The findings of the Arias Foundations Court of Conscience will hopefully serve to bring to justice in international courts those responsible for the Nicaraguan states widespread use of torture and shoot-to-kill policy.
In 2018 an investigation conducted by an Interdisciplinary Group of Independent Experts set up by the Organization of American States had already accused Ortega and his repressive forces of crimes against humanity.
This new investigation, which adds to that report and to another by the High Commission for Human Rights, is a big step towards building a solid case to prosecute these thugs.
The Court of Conscience found that 11 women and seven men suffered unspeakable indignities, including sexual torture, at the hands of security forces that held them captive.
The 18 Nicaraguans were repeatedly raped with the use of firearms and batons, a practice that, according to multiple testimonies, is widespread.
Forensic evidence as well as personal testimonies led the panel, made up of international experts Almudena Bernabéu, Clemencia Correa, Alda Facio and Sonia Picado, and supported by a team of forensic, psychological and legal aides, to conclude that these were not isolated spontaneous acts of abuse, but part of a government policy.
Ortegas regime has killed several hundred protestors under a shoot-to-kill policy that ordered the use of Dragunov sniper rifles and AK-47s on them, wounded thousands, and forced dozens of thousands into exile; close to 100,000 Nicaraguans have fled the dictatorship to Costa Rica.
Prominent members of the Catholic Church, the press, and the student movement have also had to leave the country, including Bishop Silvio José Báez, whom the pope appointed to a post in the Vatican following repeated death threats and acts of intimidation, and journalists such as Carlos Fernando Chamorro, the editor of Confidencial, a media outlet critical of Ortega.

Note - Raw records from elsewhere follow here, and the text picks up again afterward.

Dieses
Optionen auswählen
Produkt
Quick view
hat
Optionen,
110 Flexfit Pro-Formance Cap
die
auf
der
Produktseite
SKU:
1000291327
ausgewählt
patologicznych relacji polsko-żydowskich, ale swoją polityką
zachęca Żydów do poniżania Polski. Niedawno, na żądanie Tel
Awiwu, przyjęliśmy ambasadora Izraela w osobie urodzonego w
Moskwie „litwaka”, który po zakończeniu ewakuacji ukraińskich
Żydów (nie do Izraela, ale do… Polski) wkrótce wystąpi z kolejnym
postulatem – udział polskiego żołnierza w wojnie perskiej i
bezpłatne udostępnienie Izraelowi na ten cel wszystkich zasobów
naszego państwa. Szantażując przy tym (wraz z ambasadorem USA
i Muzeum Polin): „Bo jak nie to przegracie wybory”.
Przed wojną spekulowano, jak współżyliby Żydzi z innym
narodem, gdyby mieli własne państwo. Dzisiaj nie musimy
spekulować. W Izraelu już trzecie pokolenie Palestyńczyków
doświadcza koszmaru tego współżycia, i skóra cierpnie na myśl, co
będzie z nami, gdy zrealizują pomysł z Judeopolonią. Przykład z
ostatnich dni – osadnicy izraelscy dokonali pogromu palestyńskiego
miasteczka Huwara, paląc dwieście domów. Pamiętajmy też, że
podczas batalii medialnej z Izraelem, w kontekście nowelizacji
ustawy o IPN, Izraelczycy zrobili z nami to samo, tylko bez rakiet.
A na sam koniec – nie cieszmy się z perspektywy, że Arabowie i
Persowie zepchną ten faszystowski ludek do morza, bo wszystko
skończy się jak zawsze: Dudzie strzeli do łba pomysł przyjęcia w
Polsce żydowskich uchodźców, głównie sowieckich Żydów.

Bianca Jagger, the well-known human-rights advocate of Nicaraguan origin, who was a special guest of the panel, recently told me that the persecution of the church, the student movement, peasant communities, and the press has continued unabated these last two years and has once again intensified.
The few independent media organizations left in Nicaragua, Channel 12 among them, are now being shut down under the pretext that they owe the government taxes.

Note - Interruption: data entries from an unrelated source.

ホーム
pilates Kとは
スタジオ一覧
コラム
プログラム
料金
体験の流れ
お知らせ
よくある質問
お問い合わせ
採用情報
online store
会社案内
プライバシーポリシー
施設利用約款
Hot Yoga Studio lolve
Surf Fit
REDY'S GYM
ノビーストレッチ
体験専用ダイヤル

Ortega, who governed in the 1980s following the triumph of the Sandinista revolution, came back to power in 2007 thanks to a pact with the Liberal Party and its corrupt former president, and consolidated his power in the first few years by striking a series of deals with groups he had persecuted during his first tenure, particularly the business community grouped under COSEP.
He kept changing the constitutional rules and committing electoral frauds to get himself reelected. Eventually he felt strong enough to do away with his new friends and establish a regime that concentrates all economic as well as political power under himself and his wife, who became vice president in 2017.
When the protest movement, which until then represented no serious threat to the Ortega-Murillo couple, reached a critical mass in 2018, the state apparatus directed its ruthless attention to any person or group that dared criticize the government. The result was systematic torture and hundreds of killings to which international panels such as the recent one in Costa Rica have tried to call attention.
Nicaragua may be small and may lack oil, but the six million prisoners that constitute its population deserve a great deal more attention than they are getting.